* _Ваше задание_: Повторите, пожалуйста, дословно часть текста о происхождении ислама между словами «Должно быть, определенную, но» и «ислама — Каабы (1992)», включая их.

* _Фрагмент страницы_:
*****

Выдающийся испанский ориенталист Асин Паласиос (1931, с. 25), нося священнический сан, вынужден был с особой тщательностью (чтобы не вызвать церковного осуждения) подбирать формулировки, называя факторы, приведшие, по его мнению, к возникновению ислама. К его словам я рекомендую серьезно прислушаться. Он называет три основных течения, которые в ориентальной атмосфере географического пространства между Египтом и Персией сыграли роль повивальной бабки младенца по имени ислам:
И, наконец, христианская аскеза, тоже не религия, но форма жизнеустройства, которую избирали многие ранние монахи.
Должно быть, определенную, но второстепенную, роль сыграл и буддизм. Итак, все-таки три основополагающих начала — теософия, гнозис и монашество. При этом Паласиос не упоминает иудаизм или византийское христианство, потому что (это не артикулируется у Асина в явном виде, но вычитывается из его текста) таких религиозных систем в то время еще не существовало. Они возникли вместе с исламом, отмежевываясь друг от друга и взаимно обогащаясь.
Другой известный ориенталист, Гюнтер Люлинг, исследовав историю строительства главной святыни ислама — Каабы (1992)
и классифицировав первоисточники Корана (1974), подтвердил выводы старшего коллеги. Результаты исследования этих двух пионеров ошеломили специалистов; однако широкого признания у историков его выводы пока не получили: слишком близко ученый подошел к пониманию истинного положения вещей. В лучшем случае они будут пробивать себе дорогу постепенно, шаг за шагом.

*****

* _Собранные данные_:
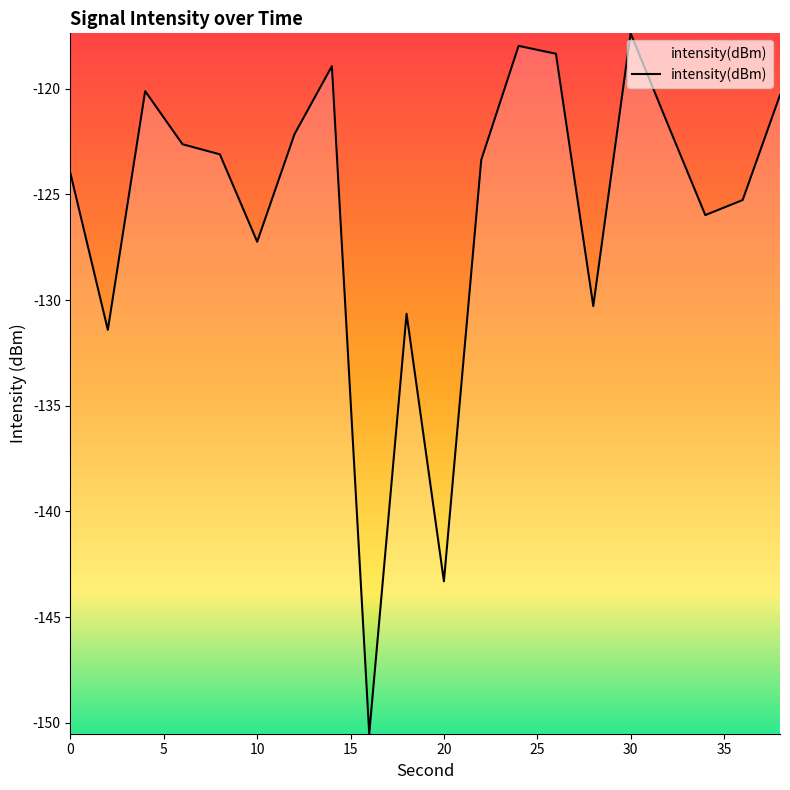

How many categories are shown in the chart?

20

*****

* _Поле для ответа_:
Должно быть, определенную, но второстепенную, роль сыграл и буддизм. Итак, все-таки три основополагающих начала — теософия, гнозис и монашество. При этом Паласиос не упоминает иудаизм или византийское христианство, потому что (это не артикулируется у Асина в явном виде, но вычитывается из его текста) таких религиозных систем в то время еще не существовало. Они возникли вместе с исламом, отмежевываясь друг от друга и взаимно обогащаясь.
Другой известный ориенталист, Гюнтер Люлинг, исследовав историю строительства главной святыни ислама — Каабы (1992)